┌──

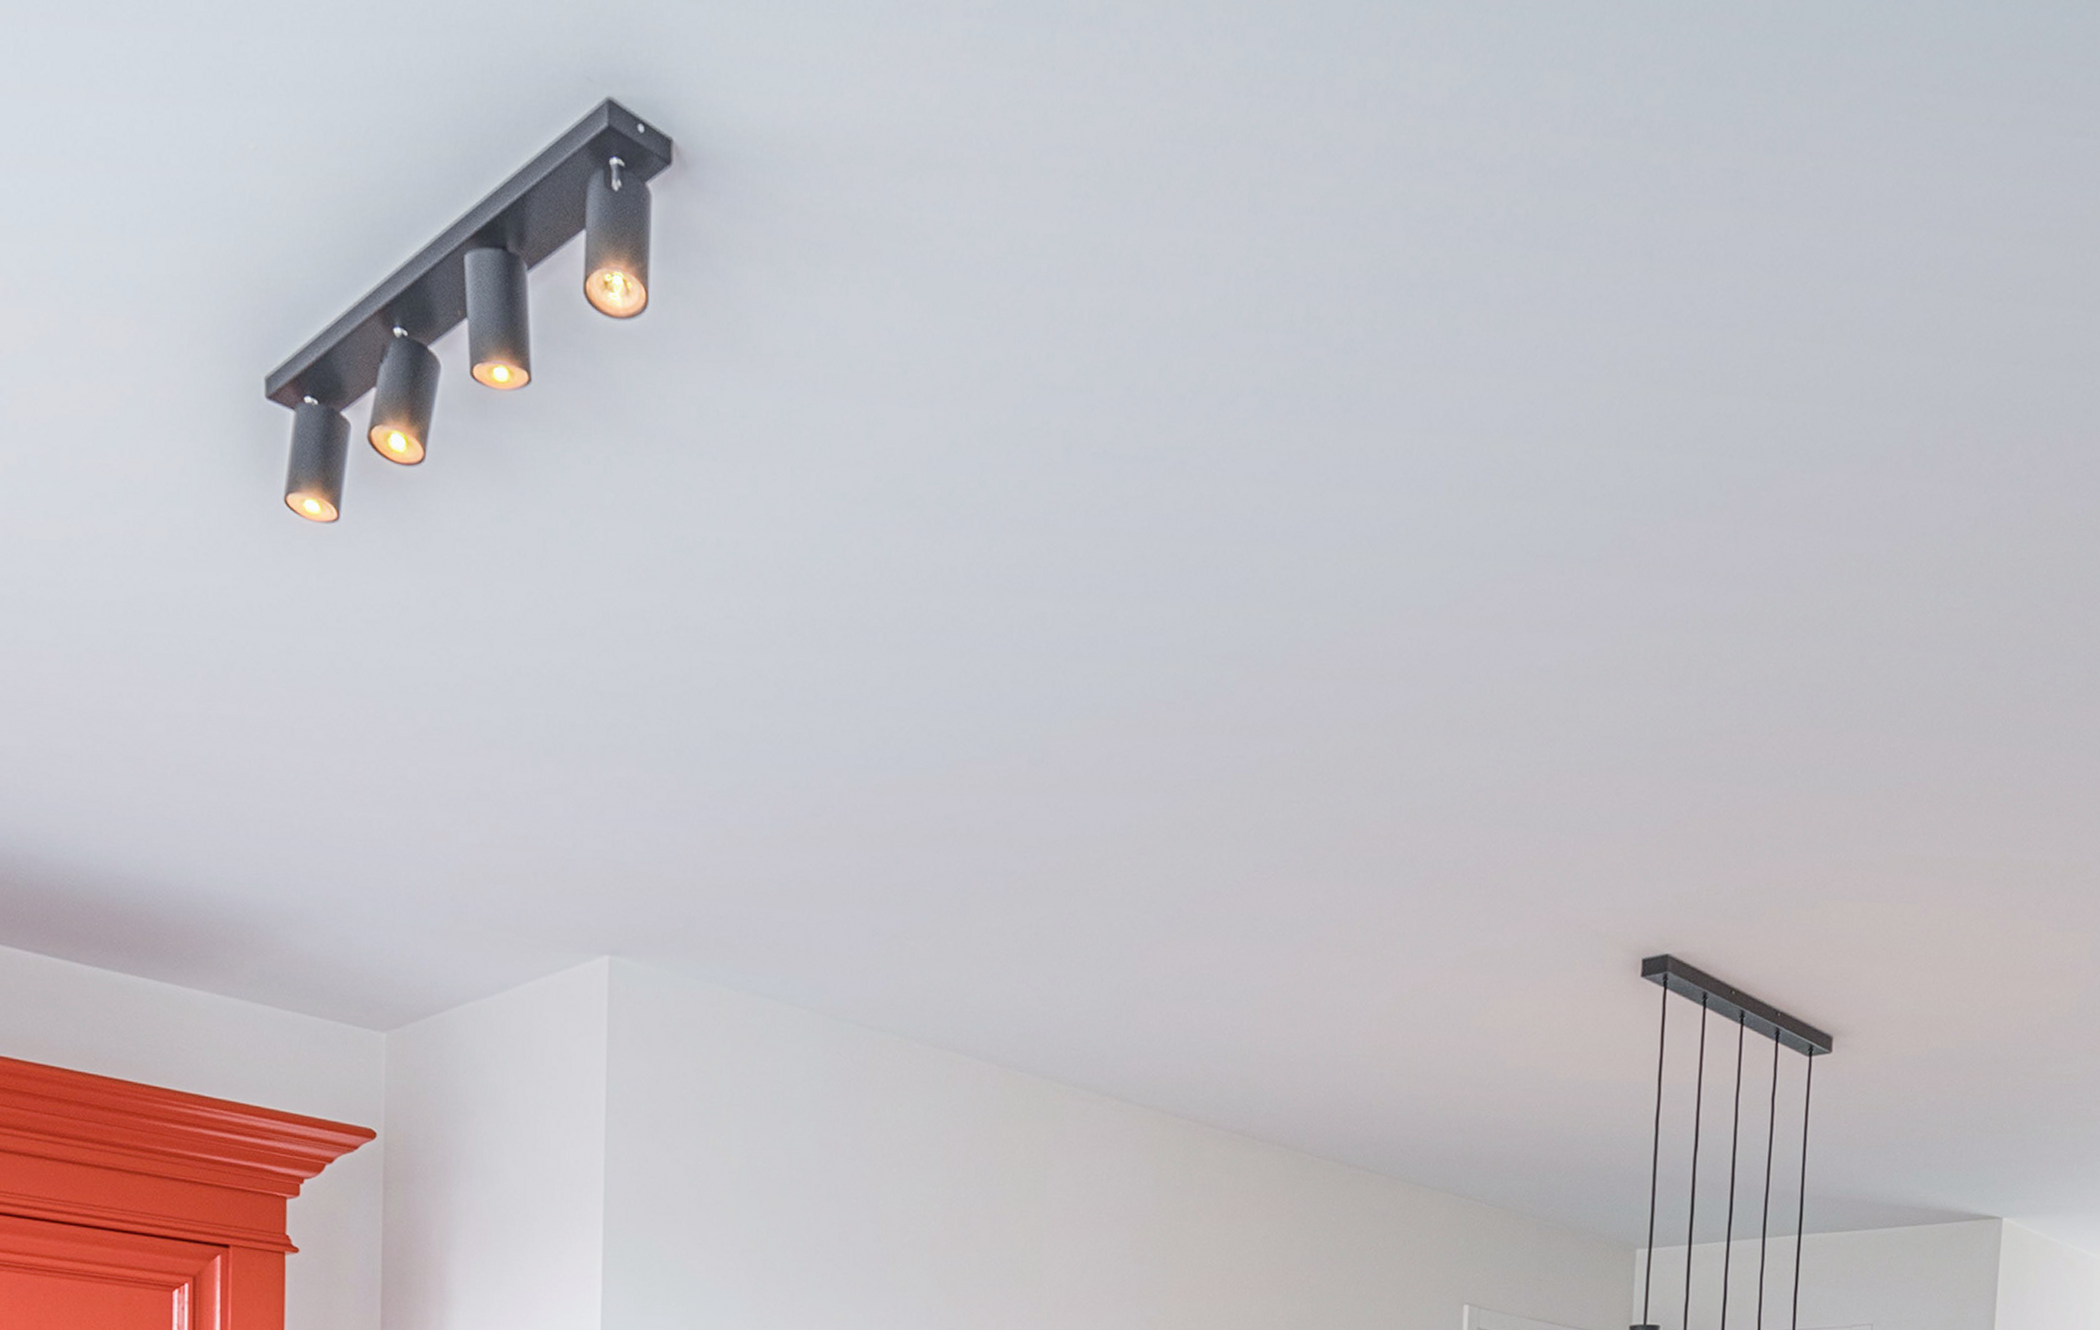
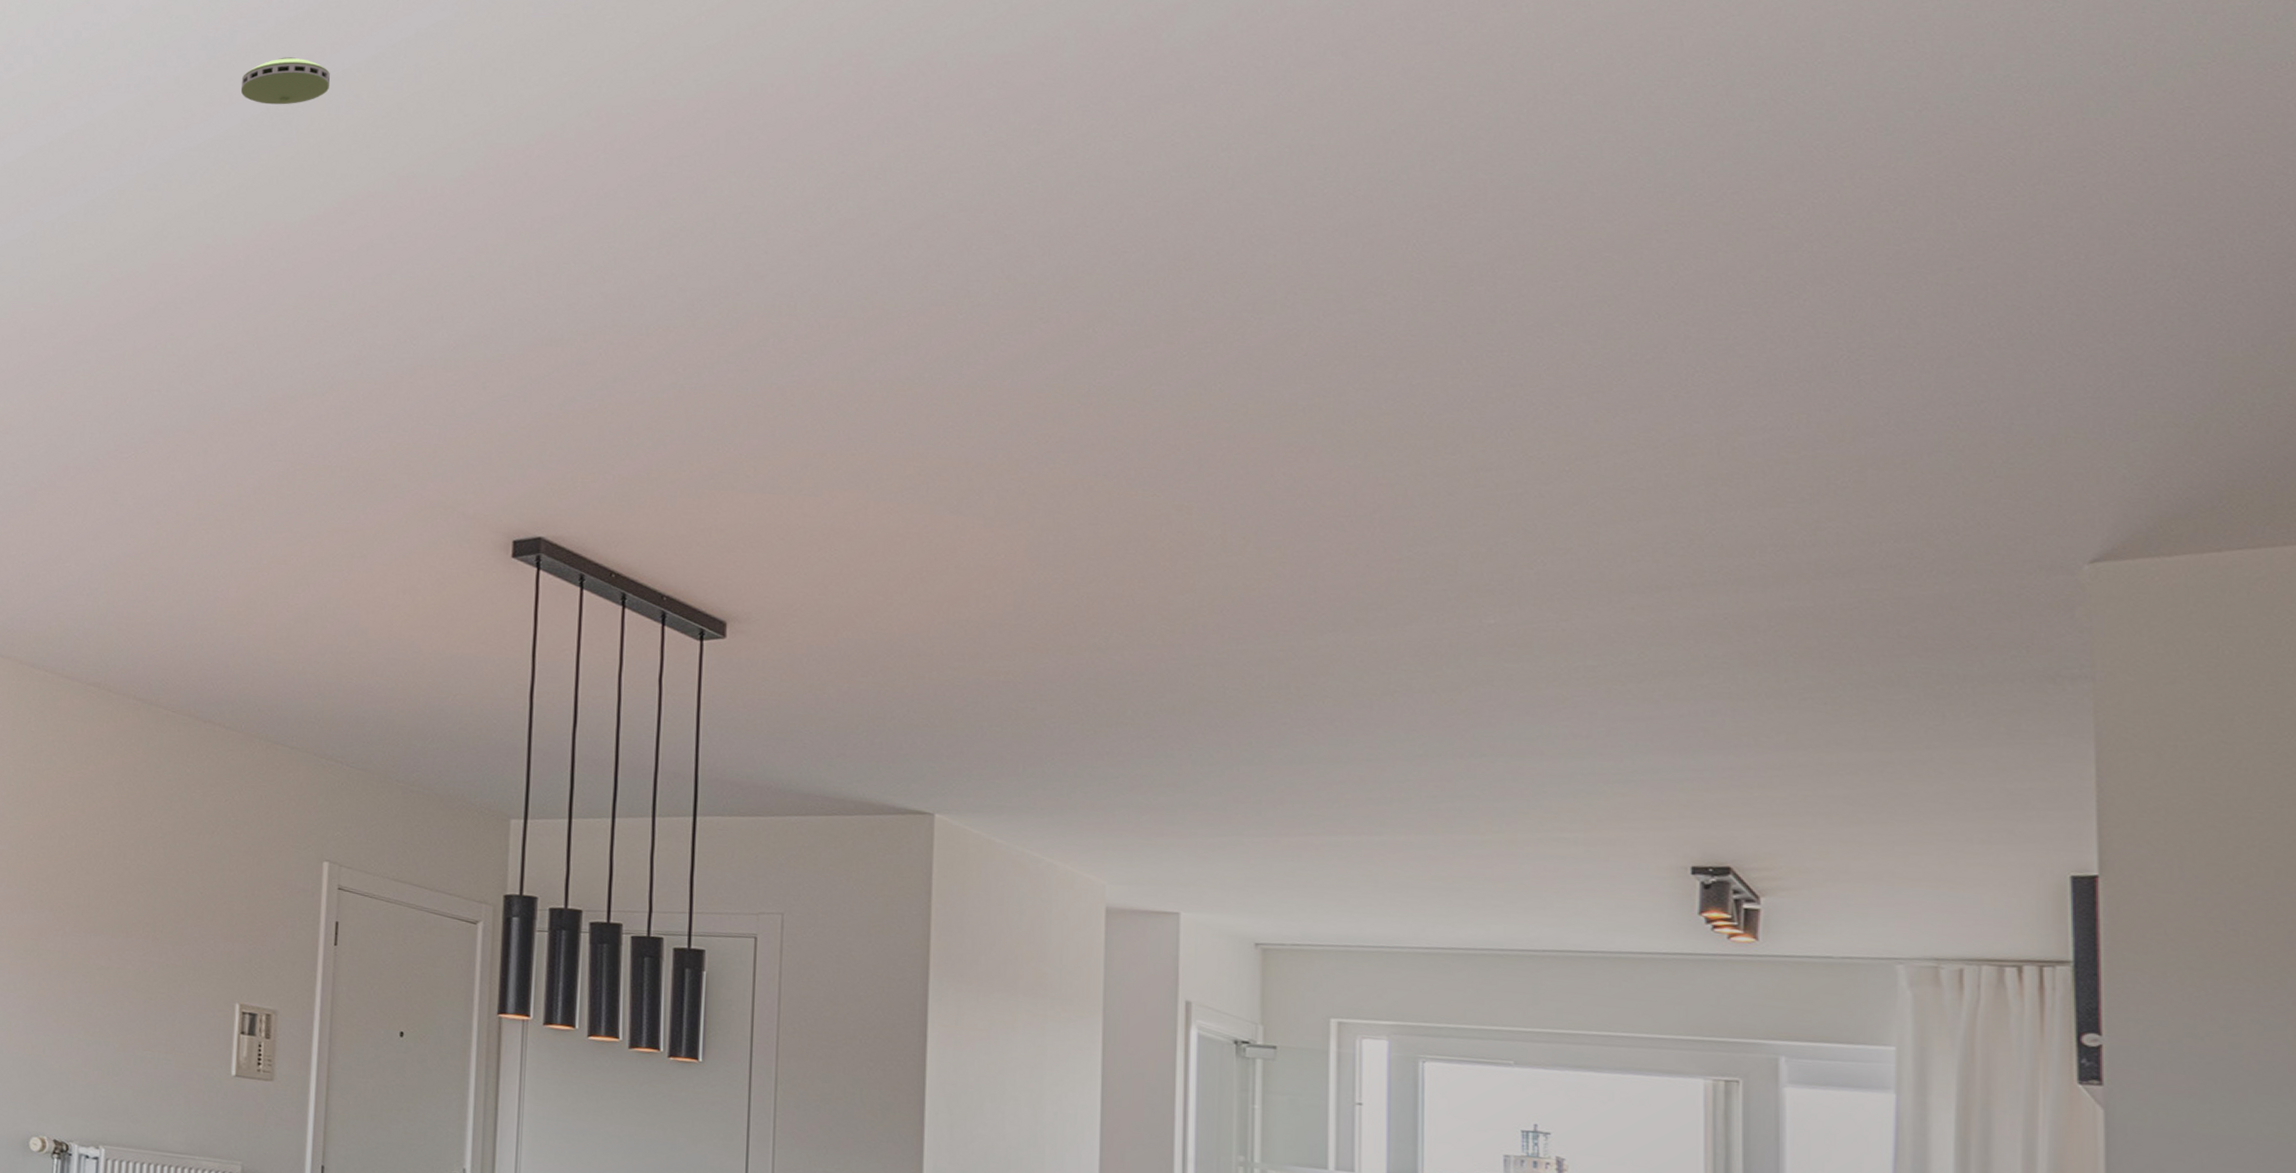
smoke detector: none [1377,412,1468,470] -> present [240,57,330,105]

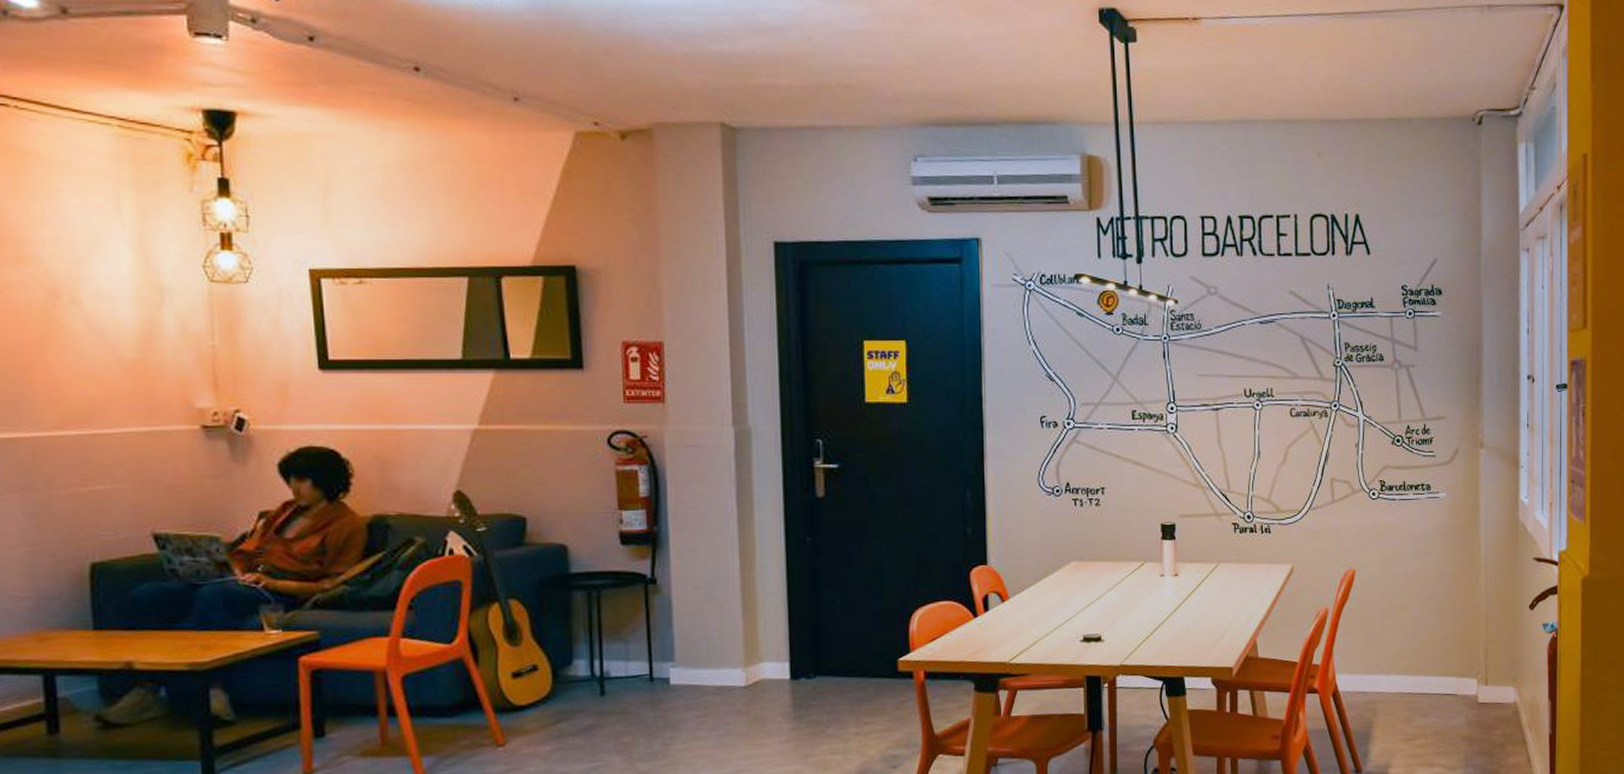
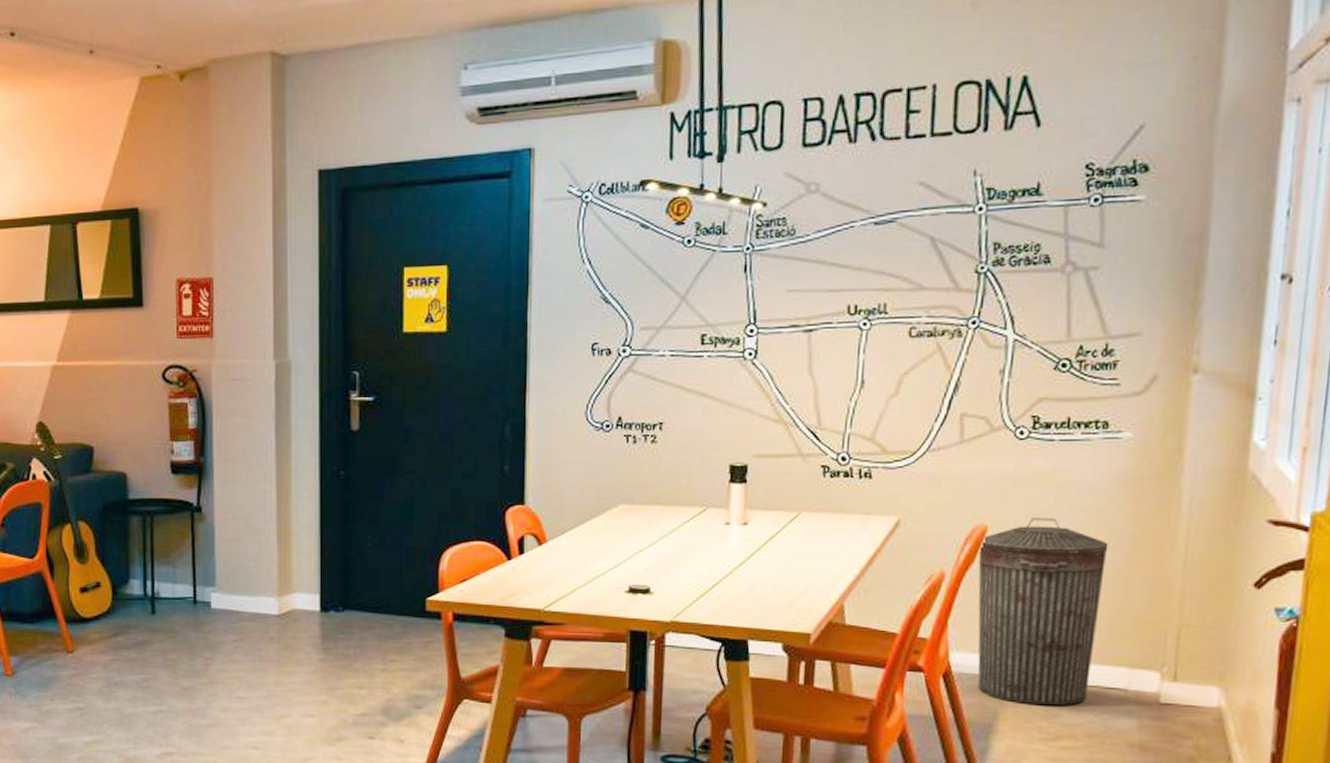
trash can: none [1350,561,1437,713] -> present [977,518,1109,705]

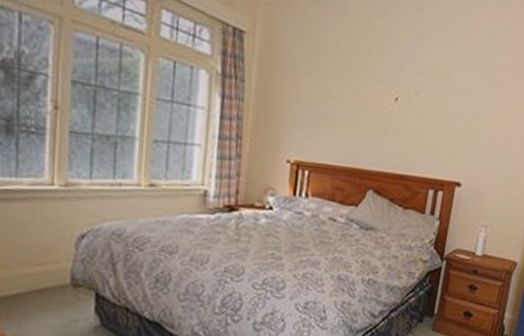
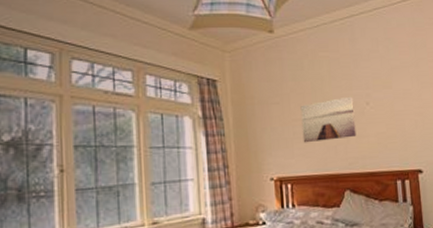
wall art: none [332,80,402,131] -> present [300,96,357,143]

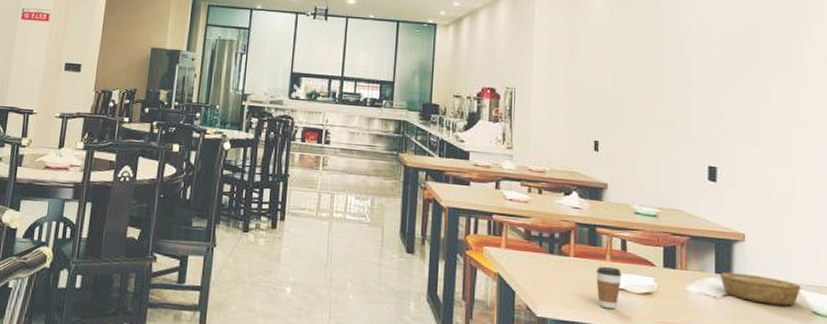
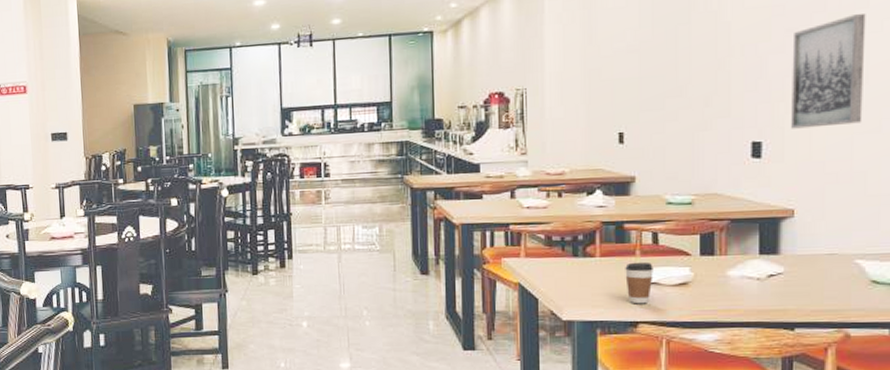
bowl: present [719,272,801,306] -> none [764,250,859,279]
wall art: none [741,67,801,162] -> present [791,14,866,129]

└──

▶ _What is required_
Your answer must consist of every line from the listing that holds the string "wall".

▶ _Result for this exercise_
wall art: none [332,80,402,131] -> present [300,96,357,143]
wall art: none [741,67,801,162] -> present [791,14,866,129]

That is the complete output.